• [Exercise prompt]: Please retype the entries exactly as they stand, leaving out any pictures.

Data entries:
-------------------------

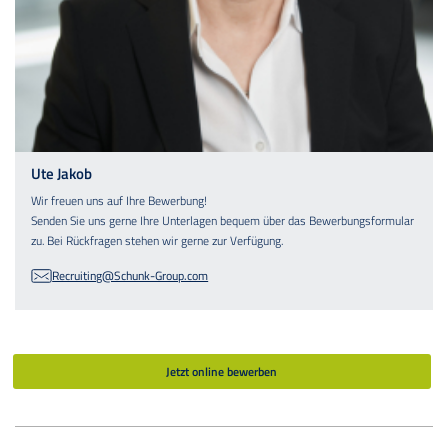
Ute Jakob
Wir freuen uns auf Ihre Bewerbung!
Senden Sie uns gerne Ihre Unterlagen bequem über das Bewerbungsformular
zu. Bei Rückfragen stehen wir gerne zur Verfügung.
Recruiting@Schunk-Group.com
Jetzt online bewerben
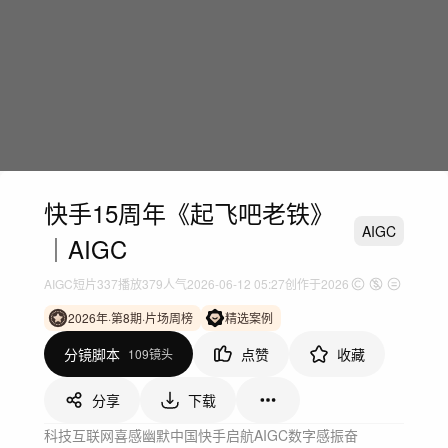
快手15周年《起飞吧老铁》
AIGC
｜AIGC
AIGC短片
337
播放
379人气
2026-06-12 05:27
创作于2026
2026年·第8期·片场周榜
精选案例
分镜脚本
点赞
收藏
109镜头
分享
下载
科技互联网
喜感幽默
中国
快手
启航
AIGC
数字感
振奋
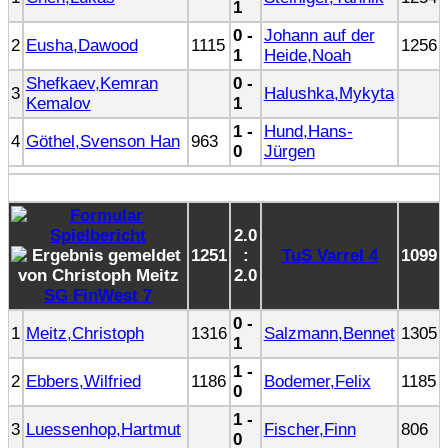
1
0 -
Johann auf der
2
Eusha,Dawood
1115
1256
1
Heide,Noah
Shefkaev,Kemran
0 -
3
Halushka,Mykyta
Kemalov
1
1 -
Hund,Hans-
4
Göthel,Svenson Han
963
0
Jürgen
2.0
1251
:
TuS Varrel 4
1099
2.0
SG FinWest 7
0 -
1
Meitz,Christoph
1316
Salzmann,Bennet
1305
1
1 -
2
Ebbers,Wilfried
1186
Bodemer,Felix
1185
0
1 -
3
Luessenhop,Hartmut
Fischer,Finn
806
0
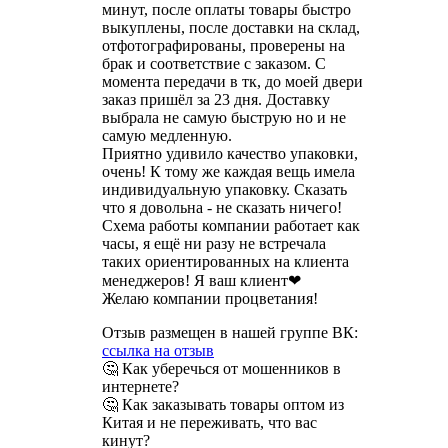
минут, после оплаты товары быстро
выкуплены, после доставки на склад,
отфотографированы, проверены на
брак и соответствие с заказом. С
момента передачи в тк, до моей двери
заказ пришёл за 23 дня. Доставку
выбрала не самую быструю но и не
самую медленную.
Приятно удивило качество упаковки,
очень! К тому же каждая вещь имела
индивидуальную упаковку. Сказать
что я довольна - не сказать ничего!
Схема работы компании работает как
часы, я ещё ни разу не встречала
таких ориентированных на клиента
менеджеров! Я ваш клиент❤
Желаю компании процветания!
Отзыв размещен в нашей группе ВК:
ссылка на отзыв
🤔 Как уберечься от мошенников в
интернете?
🤔 Как заказывать товары оптом из
Китая и не переживать, что вас
кинут?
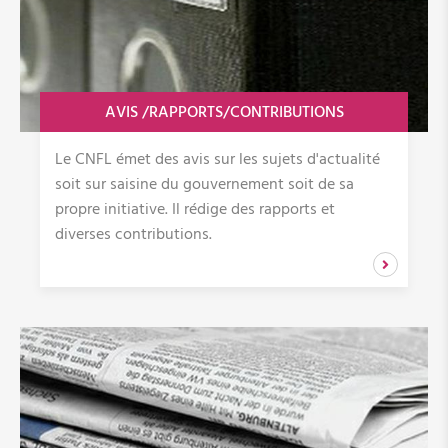
AVIS /RAPPORTS/CONTRIBUTIONS
Le CNFL émet des avis sur les sujets d'actualité
soit sur saisine du gouvernement soit de sa
propre initiative. Il rédige des rapports et
diverses contributions.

-------------------------

• [Answer to the problem]:
Ute Jakob
Wir freuen uns auf Ihre Bewerbung!
Senden Sie uns gerne Ihre Unterlagen bequem über das Bewerbungsformular
zu. Bei Rückfragen stehen wir gerne zur Verfügung.
Recruiting@Schunk-Group.com
Jetzt online bewerben
快手15周年《起飞吧老铁》
AIGC
｜AIGC
AIGC短片
337
播放
379人气
2026-06-12 05:27
创作于2026
2026年·第8期·片场周榜
精选案例
分镜脚本
点赞
收藏
109镜头
分享
下载
科技互联网
喜感幽默
中国
快手
启航
AIGC
数字感
振奋
1
0 -
Johann auf der
2
Eusha,Dawood
1115
1256
1
Heide,Noah
Shefkaev,Kemran
0 -
3
Halushka,Mykyta
Kemalov
1
1 -
Hund,Hans-
4
Göthel,Svenson Han
963
0
Jürgen
2.0
1251
:
TuS Varrel 4
1099
2.0
SG FinWest 7
0 -
1
Meitz,Christoph
1316
Salzmann,Bennet
1305
1
1 -
2
Ebbers,Wilfried
1186
Bodemer,Felix
1185
0
1 -
3
Luessenhop,Hartmut
Fischer,Finn
806
0
минут, после оплаты товары быстро
выкуплены, после доставки на склад,
отфотографированы, проверены на
брак и соответствие с заказом. С
момента передачи в тк, до моей двери
заказ пришёл за 23 дня. Доставку
выбрала не самую быструю но и не
самую медленную.
Приятно удивило качество упаковки,
очень! К тому же каждая вещь имела
индивидуальную упаковку. Сказать
что я довольна - не сказать ничего!
Схема работы компании работает как
часы, я ещё ни разу не встречала
таких ориентированных на клиента
менеджеров! Я ваш клиент❤
Желаю компании процветания!
Отзыв размещен в нашей группе ВК:
ссылка на отзыв
🤔 Как уберечься от мошенников в
интернете?
🤔 Как заказывать товары оптом из
Китая и не переживать, что вас
кинут?
AVIS /RAPPORTS/CONTRIBUTIONS
Le CNFL émet des avis sur les sujets d'actualité
soit sur saisine du gouvernement soit de sa
propre initiative. Il rédige des rapports et
diverses contributions.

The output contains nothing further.